What a strange thing to assert, especially as a general overarching truth.
The best reports I have ever seen have matched code and output in the same file. There's never a question of what code generated a plot or a table with a notebook.
With .py files and separate outputs there's far more change for unreproducibke science, it's far messier, and for someone who doesn't appear to respect the organizational capabilities of academic labs, you are condemning them to far more poorly organized outputs.
> Having multiple copies of code
That doesn't have anything to do with notebooks. It's as silly as saying that a Python package is a poor idea because you say somebody repeat code across multiple places.
> non-version controlled files
Notebooks are no less version controllable than .py files.
> outputs with timestamps and run information
Jupyter notebooks are perfect for this, far superior to a directory of cryptically named outputs that need to be strung together in some order
> documentation dispersed with questionable organization
Using separate Python files rather than a notebook means that documentation can never be where it needs to be: next to the output. This is one of the ways that Python files are strictly inferior for generating results.
There are roughly two modes for notebooks: exploration with a REPL, and well-documented reports. The best scientific reports I have ever seen are notebooks (or R Markdown output) that are the full report text plus code plus figures.
> someone who doesn't appear to respect the organizational capabilities of academic labs, you are condemning them to far more poorly organized outputs.
This is not a great way to make your argument, though you are not the not only one here making a personal judgement without even knowing about my background. These are all issues I have seen first hard. With most academic labs being funding limited, the "organizational capabilities of academic labs" seems irrelevant to me. In our field, no one is getting grants to manage code of any kind .py or .ipynb and I suspect its the same at most university labs. It's effort wasted that ultimately does take time away from the actual research that's fundable and publishable. As someone who has been responsible for wrangling people's notebooks in the past, it's enough of a problem that I would encourage to remove all .ipynb.
> That doesn't have anything to do with notebooks. It's as silly as saying that a Python package is a poor idea because you say somebody repeat code across multiple places.

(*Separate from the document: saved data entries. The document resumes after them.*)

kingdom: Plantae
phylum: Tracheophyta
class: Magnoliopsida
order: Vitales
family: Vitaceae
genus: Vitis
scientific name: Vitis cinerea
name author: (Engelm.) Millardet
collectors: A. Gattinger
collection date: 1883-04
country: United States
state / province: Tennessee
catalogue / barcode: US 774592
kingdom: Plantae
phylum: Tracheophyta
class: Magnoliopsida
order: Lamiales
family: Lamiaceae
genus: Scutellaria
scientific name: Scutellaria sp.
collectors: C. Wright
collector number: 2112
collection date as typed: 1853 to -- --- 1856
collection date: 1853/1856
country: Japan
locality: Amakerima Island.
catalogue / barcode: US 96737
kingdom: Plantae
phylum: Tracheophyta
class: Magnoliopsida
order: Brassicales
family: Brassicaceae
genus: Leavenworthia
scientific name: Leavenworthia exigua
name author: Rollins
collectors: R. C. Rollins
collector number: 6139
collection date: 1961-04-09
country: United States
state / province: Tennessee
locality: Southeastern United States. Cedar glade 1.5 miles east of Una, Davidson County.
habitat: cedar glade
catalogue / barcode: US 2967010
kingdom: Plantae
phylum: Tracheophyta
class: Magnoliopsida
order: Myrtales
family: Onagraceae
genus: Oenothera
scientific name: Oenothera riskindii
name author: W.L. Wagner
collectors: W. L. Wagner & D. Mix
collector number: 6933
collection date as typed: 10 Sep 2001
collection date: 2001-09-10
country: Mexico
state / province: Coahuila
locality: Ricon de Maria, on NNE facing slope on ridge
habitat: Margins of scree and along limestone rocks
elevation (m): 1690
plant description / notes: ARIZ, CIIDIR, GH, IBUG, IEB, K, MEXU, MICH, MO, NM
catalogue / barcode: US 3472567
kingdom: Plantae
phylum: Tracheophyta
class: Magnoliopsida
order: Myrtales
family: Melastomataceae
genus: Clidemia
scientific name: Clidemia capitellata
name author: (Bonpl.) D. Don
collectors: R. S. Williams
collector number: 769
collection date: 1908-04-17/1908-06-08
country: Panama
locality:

Human factors make jupyter notebooks lead to the problems I have listed. The issues are most apparent with large groups and over long periods of time. Python and other programming languages already solved most of these problems with git. There isn't a tool that is as elegant and scales from individuals to massive organizations.
> There are roughly two modes for notebooks: exploration with a REPL, and well-documented reports. The best scientific reports I have ever seen are notebooks (or R Markdown output) that are the full report text plus code plus figures.
The REPL functionality is handled by .py cell execution, as I’ve mentioned in other comments. It baffles me how the minimal effort saved by not using separate tools -- one for code, one for documentation -- justifies the issues it introduces.
If the code is the end product, sure, use a python package.
But does your .py with `# %%` in it also store the outputs? If not, why even bring this up? A .py output without the plots tied to the code doesn't meet the basic use case.
If the end product is the plot, I want to see how that plot was generated. And a Jupyter notebook is a much much better artifact than a Python package, unless that Python package hard codes the inputs and execution path like a notebook would.
Over the past 20 years of my career I have run into this divergence of use cases a lot. Software engineers seem to not understand the end goals, how it should be performed, and the learnings of the practitioners that have been generating results for a long time. It's hard to protect data scientists from these inflexible software engineers that see "aha that's code, I know this!" without bothering to understand the actual use case at hand.